Kadın kocalar 18. yüzyılda daha önce hiç olmadığı kadar görünürlük kazandı
Dönemin gazetelerine yansıyan bir başka kadın koca, meyhane açacak kadar toplumsal alanda kabul görmüştü. Mary, kocası James’i bir kız çocuğu olarak tanımıştı. İkili küçük yaştan itibaren çok yakın arkadaşlardı. Aynı mahallede oldukları için yan yana büyümüşlerdi. 1732 yılında Mary ve James cinsiyet normlarını reddederek evlenmeye karar verdiler. James, Mary’yle evlendikten sonra hayatına erkek cinsiyet kimliğiyle devam edecekti. Bu karar tamamen ikisine aitti. Kısa bir süre sonra James bir meyhane açarak eşi Mary ile birlikte burayı işletmeye başladı. Yan yana çalışıyorlar, vergi ödüyorlar, kiliseye gidiyorlar, muhtaçlara yardım ediyorlardı. Hayat onlar için normal ve çok güzeldi.
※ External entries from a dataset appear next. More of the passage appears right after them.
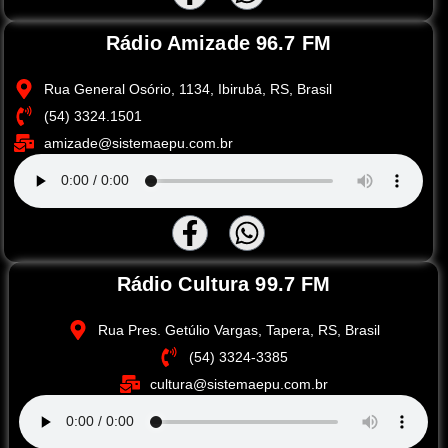
Rádio Amizade 96.7 FM
Rua General Osório, 1134, Ibirubá, RS, Brasil
(54) 3324.1501
amizade@sistemaepu.com.br
Rádio Cultura 99.7 FM
Rua Pres. Getúlio Vargas, Tapera, RS, Brasil
(54) 3324-3385
cultura@sistemaepu.com.br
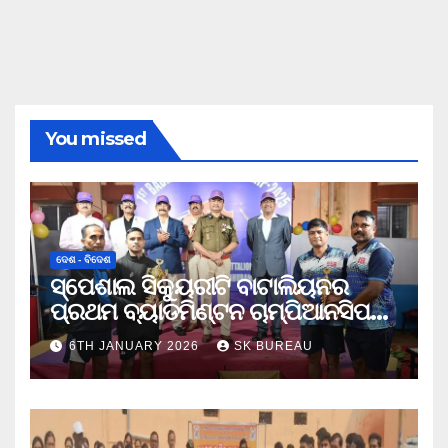
You missed
ଦେଶ - ବିଦେଶ
ସ୍ପେଶାଲ ସିକ୍ୟୁରୀଟି ବାଟାଲିୟନର
ପ୍ରଥମ ବ୍ୟାଡମିଣ୍ଟନ ଚାମ୍ପିଆନସିପ
ଉଦଯାପିତ
6TH JANUARY 2026
SK BUREAU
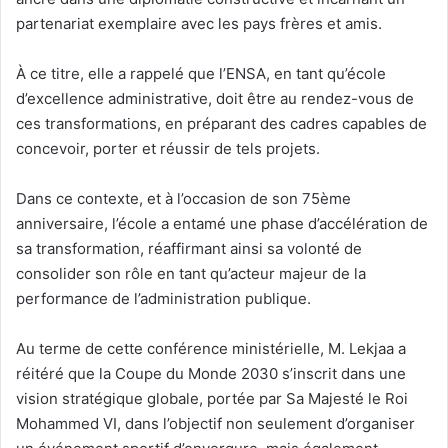
partenariat exemplaire avec les pays frères et amis.
À ce titre, elle a rappelé que l’ENSA, en tant qu’école
d’excellence administrative, doit être au rendez-vous de
ces transformations, en préparant des cadres capables de
concevoir, porter et réussir de tels projets.
Dans ce contexte, et à l’occasion de son 75ème
anniversaire, l’école a entamé une phase d’accélération de
sa transformation, réaffirmant ainsi sa volonté de
consolider son rôle en tant qu’acteur majeur de la
performance de l’administration publique.
Au terme de cette conférence ministérielle, M. Lekjaa a
réitéré que la Coupe du Monde 2030 s’inscrit dans une
vision stratégique globale, portée par Sa Majesté le Roi
Mohammed VI, dans l’objectif non seulement d’organiser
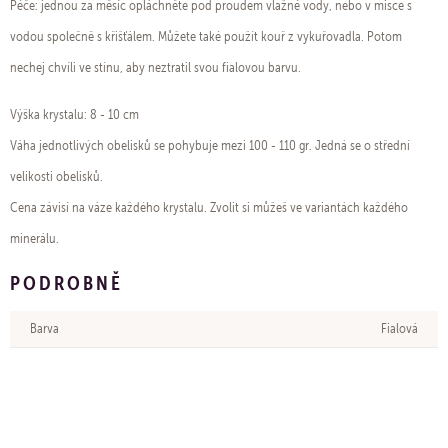
Péče: jednou za měsíc opláchněte pod proudem vlažné vody, nebo v misce s
vodou společně s křišťálem. Můžete také použít kouř z vykuřovadla. Potom
nechej chvíli ve stínu, aby neztratil svou fialovou barvu.
Výška krystalu: 8 - 10 cm
Váha jednotlivých obelisků se pohybuje mezi 100 - 110 gr. Jedná se o střední
velikosti obelisků.
Cena závisí na váze každého krystalu. Zvolit si můžeš ve variantách každého
minerálu.
PODROBNĚ
Barva
Fialová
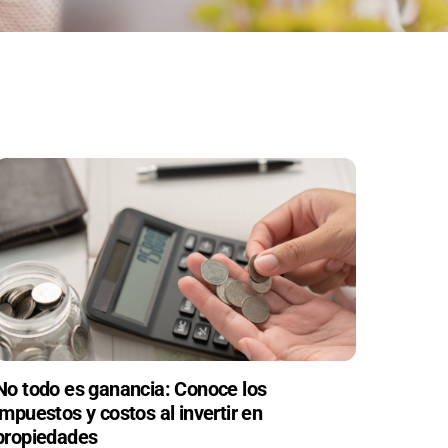
No todo es ganancia: Conoce los
impuestos y costos al invertir en
propiedades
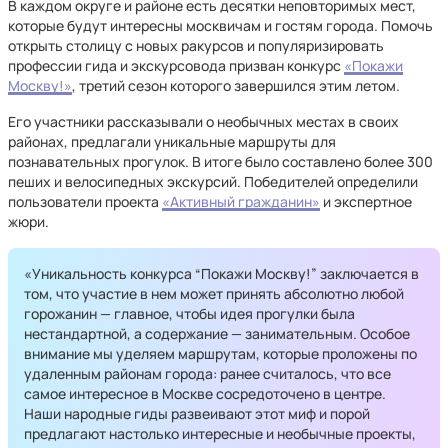
В каждом округе и районе есть десятки неповторимых мест,
которые будут интересны москвичам и гостям города. Помочь
открыть столицу с новых ракурсов и популяризировать
профессии гида и экскурсовода призван конкурс
«Покажи
Москву!»
, третий сезон которого завершился этим летом.
Его участники рассказывали о необычных местах в своих
районах, предлагали уникальные маршруты для
познавательных прогулок. В итоге было составлено более 300
пеших и велосипедных экскурсий. Победителей определили
пользователи проекта
«Активный гражданин»
и экспертное
жюри.
«Уникальность конкурса “Покажи Москву!” заключается в
том, что участие в нем может принять абсолютно любой
горожанин — главное, чтобы идея прогулки была
нестандартной, а содержание — занимательным. Особое
внимание мы уделяем маршрутам, которые проложены по
удаленным районам города: ранее считалось, что все
самое интересное в Москве сосредоточено в центре.
Наши народные гиды развеивают этот миф и порой
предлагают настолько интересные и необычные проекты,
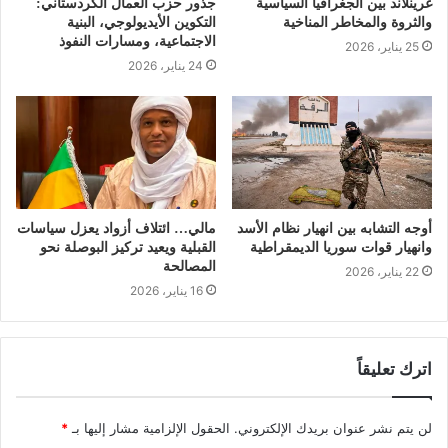
غرينلاند بين الجغرافيا السياسية
جذور حزب العمال الكردستاني:
والثروة والمخاطر المناخية
التكوين الأيديولوجي، البنية
الاجتماعية، ومسارات النفوذ
25 يناير، 2026
24 يناير، 2026
أوجه التشابه بين انهيار نظام الأسد
مالي… ائتلاف أزواد يعزل سياسات
وانهيار قوات سوريا الديمقراطية
القبلية ويعيد تركيز البوصلة نحو
المصالحة
22 يناير، 2026
16 يناير، 2026
اترك تعليقاً
لن يتم نشر عنوان بريدك الإلكتروني.
الحقول الإلزامية مشار إليها بـ
*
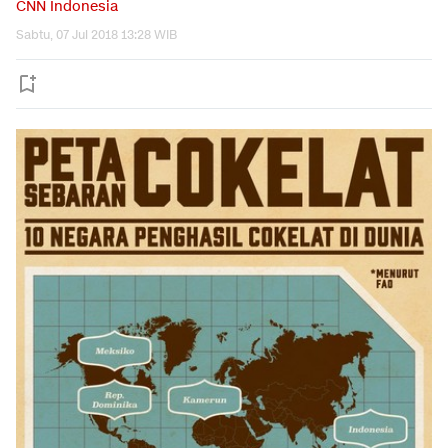
CNN Indonesia
Sabtu, 07 Jul 2018 13:28 WIB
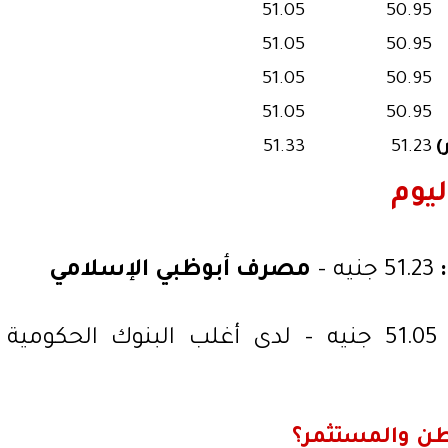
51.05
50.95
51.05
50.95
51.05
50.95
51.05
50.95
)
51.23
51.33
ليوم
51.23 جنيه –
مصرف أبوظبي الإسلامي
51.05 جنيه – لدى أغلب البنوك الحكومية
طن والمستثمر؟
James ve Mary birbirlerinde sadece aşkı değil güveni de bulmuşlardı.
Her trans birey Mary ve James kadar şanslı değildi. Katı “ahlak” kurallarının geçerli olduğu bölgelerde görünür olmak son derece tehlikeli olabiliyordu
James Allen, kimliğini saklamak zorunda olan trans bireylerden sadece biriydi. 1829 yılında öldüğünde St. Thomas Hastanesi yetkilileri cesede otopsi yapmak istedi. Çünkü Allen, şüpheli bir şekilde ölmüştü. Herkes Allen’i erkek olarak tanımıştı. İş arkadaşları, patronu, komşuları, eşinin ailesi ve onu tanıyan herkes otopsi raporunu gördüğünde şok oldu. Adli tıp doktoru “bir karısı olduğu için onun kadın olduğunu kabul etmek zor oldu” şeklinde bir açıklama yaptı. Allen’in otopsi raporunda “kafasına darbe alarak ölen bir kadın” yazıyordu. Muhabirler, Allen’i tanımlamak için dişil zamirler kullanmaya başladı. Allen’in eşi ise “heteroseksüel mağdur” olarak kabul edilmekteydi. Oysa bu evlilikte mağdur olan kimse yoktu.
Transseksüel terimi henüz icat edilmeden çok önce, kadın kocalar belirsizlikler ve risklerle dolu bir hayat yaşadı
18. ve 19. yüzyılda trans bireyler oldukça görünürdü. Özellikle İngiltere ve Amerika’daki gazeteler onların hayat hikayelerini yazmaya özen gösteriyordu. 20. yüzyıla gelindiğinde bu kavram kullanım dışı kaldı. Günümüzde ise Jake Zyrus gibi ünlü trans erkekler nedeniyle kavram tekrar tartışılmaya başladı.